▸ Given records:
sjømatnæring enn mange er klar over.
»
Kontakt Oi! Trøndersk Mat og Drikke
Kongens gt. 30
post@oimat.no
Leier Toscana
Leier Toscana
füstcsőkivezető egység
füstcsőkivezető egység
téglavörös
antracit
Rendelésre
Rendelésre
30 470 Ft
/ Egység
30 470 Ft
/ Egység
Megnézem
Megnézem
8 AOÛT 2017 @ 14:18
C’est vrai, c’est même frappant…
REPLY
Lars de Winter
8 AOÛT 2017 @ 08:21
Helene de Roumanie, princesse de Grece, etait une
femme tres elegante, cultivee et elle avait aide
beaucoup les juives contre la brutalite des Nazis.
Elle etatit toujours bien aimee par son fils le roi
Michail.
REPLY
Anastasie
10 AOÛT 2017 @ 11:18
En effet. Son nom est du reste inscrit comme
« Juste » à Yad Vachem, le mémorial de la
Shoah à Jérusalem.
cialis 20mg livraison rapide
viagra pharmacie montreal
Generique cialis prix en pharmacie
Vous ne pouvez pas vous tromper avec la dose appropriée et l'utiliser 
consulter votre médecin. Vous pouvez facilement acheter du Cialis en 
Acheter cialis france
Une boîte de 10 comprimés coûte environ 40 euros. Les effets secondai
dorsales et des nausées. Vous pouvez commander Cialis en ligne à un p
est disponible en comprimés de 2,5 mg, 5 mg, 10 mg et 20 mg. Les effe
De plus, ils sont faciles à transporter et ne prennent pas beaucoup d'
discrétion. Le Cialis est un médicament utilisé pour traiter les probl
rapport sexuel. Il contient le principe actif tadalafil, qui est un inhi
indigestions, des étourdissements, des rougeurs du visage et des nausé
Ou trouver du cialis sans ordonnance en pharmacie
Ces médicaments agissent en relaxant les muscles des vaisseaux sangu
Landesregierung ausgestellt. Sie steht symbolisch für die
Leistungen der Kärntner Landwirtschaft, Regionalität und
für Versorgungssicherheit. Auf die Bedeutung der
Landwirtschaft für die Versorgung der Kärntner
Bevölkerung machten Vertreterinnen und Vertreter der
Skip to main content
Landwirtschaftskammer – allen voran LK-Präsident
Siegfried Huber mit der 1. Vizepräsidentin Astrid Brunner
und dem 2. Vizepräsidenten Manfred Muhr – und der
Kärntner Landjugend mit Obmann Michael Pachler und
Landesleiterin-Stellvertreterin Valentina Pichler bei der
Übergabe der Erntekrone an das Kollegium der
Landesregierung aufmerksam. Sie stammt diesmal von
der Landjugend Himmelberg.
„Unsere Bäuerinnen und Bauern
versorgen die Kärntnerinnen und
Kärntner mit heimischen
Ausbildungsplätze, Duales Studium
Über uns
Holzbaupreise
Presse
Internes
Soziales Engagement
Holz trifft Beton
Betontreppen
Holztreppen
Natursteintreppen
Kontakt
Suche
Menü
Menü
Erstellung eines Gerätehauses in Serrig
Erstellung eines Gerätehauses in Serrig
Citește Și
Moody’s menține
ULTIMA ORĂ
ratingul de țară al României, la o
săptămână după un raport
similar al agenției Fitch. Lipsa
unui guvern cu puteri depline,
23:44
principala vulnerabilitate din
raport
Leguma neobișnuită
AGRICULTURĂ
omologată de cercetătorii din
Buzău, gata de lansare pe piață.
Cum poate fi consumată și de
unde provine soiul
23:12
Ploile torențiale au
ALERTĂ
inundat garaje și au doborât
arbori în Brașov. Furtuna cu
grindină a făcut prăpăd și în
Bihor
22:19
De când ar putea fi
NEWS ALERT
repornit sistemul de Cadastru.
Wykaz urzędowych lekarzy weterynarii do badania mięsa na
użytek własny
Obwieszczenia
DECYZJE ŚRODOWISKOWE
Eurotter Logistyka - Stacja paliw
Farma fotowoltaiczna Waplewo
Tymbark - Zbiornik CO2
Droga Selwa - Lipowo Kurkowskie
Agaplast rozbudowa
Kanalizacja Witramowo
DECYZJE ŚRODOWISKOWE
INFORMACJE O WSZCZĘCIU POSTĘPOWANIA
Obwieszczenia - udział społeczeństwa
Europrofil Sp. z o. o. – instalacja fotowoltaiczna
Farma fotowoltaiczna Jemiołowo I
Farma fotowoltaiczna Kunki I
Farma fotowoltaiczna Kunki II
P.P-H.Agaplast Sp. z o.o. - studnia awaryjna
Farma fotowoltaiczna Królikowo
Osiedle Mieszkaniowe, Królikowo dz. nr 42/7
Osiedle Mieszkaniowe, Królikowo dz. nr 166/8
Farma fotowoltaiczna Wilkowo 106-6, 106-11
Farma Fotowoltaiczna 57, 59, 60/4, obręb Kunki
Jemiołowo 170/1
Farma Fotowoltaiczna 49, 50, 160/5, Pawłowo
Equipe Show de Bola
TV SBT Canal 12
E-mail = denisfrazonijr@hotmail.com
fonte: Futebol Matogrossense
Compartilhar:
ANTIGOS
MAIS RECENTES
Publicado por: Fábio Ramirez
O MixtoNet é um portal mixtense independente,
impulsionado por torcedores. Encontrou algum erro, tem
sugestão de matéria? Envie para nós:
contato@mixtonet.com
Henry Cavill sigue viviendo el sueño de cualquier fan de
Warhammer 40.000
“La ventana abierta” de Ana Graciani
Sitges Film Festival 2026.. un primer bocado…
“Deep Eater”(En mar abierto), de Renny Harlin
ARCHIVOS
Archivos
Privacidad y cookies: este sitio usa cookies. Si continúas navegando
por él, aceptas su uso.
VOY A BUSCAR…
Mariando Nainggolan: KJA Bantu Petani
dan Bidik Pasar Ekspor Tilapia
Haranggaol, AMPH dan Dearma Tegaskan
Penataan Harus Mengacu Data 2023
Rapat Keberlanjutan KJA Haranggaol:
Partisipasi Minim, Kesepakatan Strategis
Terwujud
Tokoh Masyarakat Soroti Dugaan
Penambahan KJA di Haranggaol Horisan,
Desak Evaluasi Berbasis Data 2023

▸ Task details:
Please rewrite these lines as a JSON list of strings, with one string per line and any blank lines left out.

▸ Response:
[
  "sjømatnæring enn mange er klar over.",
  "»",
  "Kontakt Oi! Trøndersk Mat og Drikke",
  "Kongens gt. 30",
  "post@oimat.no",
  "Leier Toscana",
  "Leier Toscana",
  "füstcsőkivezető egység",
  "füstcsőkivezető egység",
  "téglavörös",
  "antracit",
  "Rendelésre",
  "Rendelésre",
  "30 470 Ft",
  "/ Egység",
  "30 470 Ft",
  "/ Egység",
  "Megnézem",
  "Megnézem",
  "8 AOÛT 2017 @ 14:18",
  "C’est vrai, c’est même frappant…",
  "REPLY",
  "Lars de Winter",
  "8 AOÛT 2017 @ 08:21",
  "Helene de Roumanie, princesse de Grece, etait une",
  "femme tres elegante, cultivee et elle avait aide",
  "beaucoup les juives contre la brutalite des Nazis.",
  "Elle etatit toujours bien aimee par son fils le roi",
  "Michail.",
  "REPLY",
  "Anastasie",
  "10 AOÛT 2017 @ 11:18",
  "En effet. Son nom est du reste inscrit comme",
  "« Juste » à Yad Vachem, le mémorial de la",
  "Shoah à Jérusalem.",
  "cialis 20mg livraison rapide",
  "viagra pharmacie montreal",
  "Generique cialis prix en pharmacie",
  "Vous ne pouvez pas vous tromper avec la dose appropriée et l'utiliser ",
  "consulter votre médecin. Vous pouvez facilement acheter du Cialis en ",
  "Acheter cialis france",
  "Une boîte de 10 comprimés coûte environ 40 euros. Les effets secondai",
  "dorsales et des nausées. Vous pouvez commander Cialis en ligne à un p",
  "est disponible en comprimés de 2,5 mg, 5 mg, 10 mg et 20 mg. Les effe",
  "De plus, ils sont faciles à transporter et ne prennent pas beaucoup d'",
  "discrétion. Le Cialis est un médicament utilisé pour traiter les probl",
  "rapport sexuel. Il contient le principe actif tadalafil, qui est un inhi",
  "indigestions, des étourdissements, des rougeurs du visage et des nausé",
  "Ou trouver du cialis sans ordonnance en pharmacie",
  "Ces médicaments agissent en relaxant les muscles des vaisseaux sangu",
  "Landesregierung ausgestellt. Sie steht symbolisch für die",
  "Leistungen der Kärntner Landwirtschaft, Regionalität und",
  "für Versorgungssicherheit. Auf die Bedeutung der",
  "Landwirtschaft für die Versorgung der Kärntner",
  "Bevölkerung machten Vertreterinnen und Vertreter der",
  "Skip to main content",
  "Landwirtschaftskammer – allen voran LK-Präsident",
  "Siegfried Huber mit der 1. Vizepräsidentin Astrid Brunner",
  "und dem 2. Vizepräsidenten Manfred Muhr – und der",
  "Kärntner Landjugend mit Obmann Michael Pachler und",
  "Landesleiterin-Stellvertreterin Valentina Pichler bei der",
  "Übergabe der Erntekrone an das Kollegium der",
  "Landesregierung aufmerksam. Sie stammt diesmal von",
  "der Landjugend Himmelberg.",
  "„Unsere Bäuerinnen und Bauern",
  "versorgen die Kärntnerinnen und",
  "Kärntner mit heimischen",
  "Ausbildungsplätze, Duales Studium",
  "Über uns",
  "Holzbaupreise",
  "Presse",
  "Internes",
  "Soziales Engagement",
  "Holz trifft Beton",
  "Betontreppen",
  "Holztreppen",
  "Natursteintreppen",
  "Kontakt",
  "Suche",
  "Menü",
  "Menü",
  "Erstellung eines Gerätehauses in Serrig",
  "Erstellung eines Gerätehauses in Serrig",
  "Citește Și",
  "Moody’s menține",
  "ULTIMA ORĂ",
  "ratingul de țară al României, la o",
  "săptămână după un raport",
  "similar al agenției Fitch. Lipsa",
  "unui guvern cu puteri depline,",
  "23:44",
  "principala vulnerabilitate din",
  "raport",
  "Leguma neobișnuită",
  "AGRICULTURĂ",
  "omologată de cercetătorii din",
  "Buzău, gata de lansare pe piață.",
  "Cum poate fi consumată și de",
  "unde provine soiul",
  "23:12",
  "Ploile torențiale au",
  "ALERTĂ",
  "inundat garaje și au doborât",
  "arbori în Brașov. Furtuna cu",
  "grindină a făcut prăpăd și în",
  "Bihor",
  "22:19",
  "De când ar putea fi",
  "NEWS ALERT",
  "repornit sistemul de Cadastru.",
  "Wykaz urzędowych lekarzy weterynarii do badania mięsa na",
  "użytek własny",
  "Obwieszczenia",
  "DECYZJE ŚRODOWISKOWE",
  "Eurotter Logistyka - Stacja paliw",
  "Farma fotowoltaiczna Waplewo",
  "Tymbark - Zbiornik CO2",
  "Droga Selwa - Lipowo Kurkowskie",
  "Agaplast rozbudowa",
  "Kanalizacja Witramowo",
  "DECYZJE ŚRODOWISKOWE",
  "INFORMACJE O WSZCZĘCIU POSTĘPOWANIA",
  "Obwieszczenia - udział społeczeństwa",
  "Europrofil Sp. z o. o. – instalacja fotowoltaiczna",
  "Farma fotowoltaiczna Jemiołowo I",
  "Farma fotowoltaiczna Kunki I",
  "Farma fotowoltaiczna Kunki II",
  "P.P-H.Agaplast Sp. z o.o. - studnia awaryjna",
  "Farma fotowoltaiczna Królikowo",
  "Osiedle Mieszkaniowe, Królikowo dz. nr 42/7",
  "Osiedle Mieszkaniowe, Królikowo dz. nr 166/8",
  "Farma fotowoltaiczna Wilkowo 106-6, 106-11",
  "Farma Fotowoltaiczna 57, 59, 60/4, obręb Kunki",
  "Jemiołowo 170/1",
  "Farma Fotowoltaiczna 49, 50, 160/5, Pawłowo",
  "Equipe Show de Bola",
  "TV SBT Canal 12",
  "E-mail = denisfrazonijr@hotmail.com",
  "fonte: Futebol Matogrossense",
  "Compartilhar:",
  "ANTIGOS",
  "MAIS RECENTES",
  "Publicado por: Fábio Ramirez",
  "O MixtoNet é um portal mixtense independente,",
  "impulsionado por torcedores. Encontrou algum erro, tem",
  "sugestão de matéria? Envie para nós:",
  "contato@mixtonet.com",
  "Henry Cavill sigue viviendo el sueño de cualquier fan de",
  "Warhammer 40.000",
  "“La ventana abierta” de Ana Graciani",
  "Sitges Film Festival 2026.. un primer bocado…",
  "“Deep Eater”(En mar abierto), de Renny Harlin",
  "ARCHIVOS",
  "Archivos",
  "Privacidad y cookies: este sitio usa cookies. Si continúas navegando",
  "por él, aceptas su uso.",
  "VOY A BUSCAR…",
  "Mariando Nainggolan: KJA Bantu Petani",
  "dan Bidik Pasar Ekspor Tilapia",
  "Haranggaol, AMPH dan Dearma Tegaskan",
  "Penataan Harus Mengacu Data 2023",
  "Rapat Keberlanjutan KJA Haranggaol:",
  "Partisipasi Minim, Kesepakatan Strategis",
  "Terwujud",
  "Tokoh Masyarakat Soroti Dugaan",
  "Penambahan KJA di Haranggaol Horisan,",
  "Desak Evaluasi Berbasis Data 2023"
]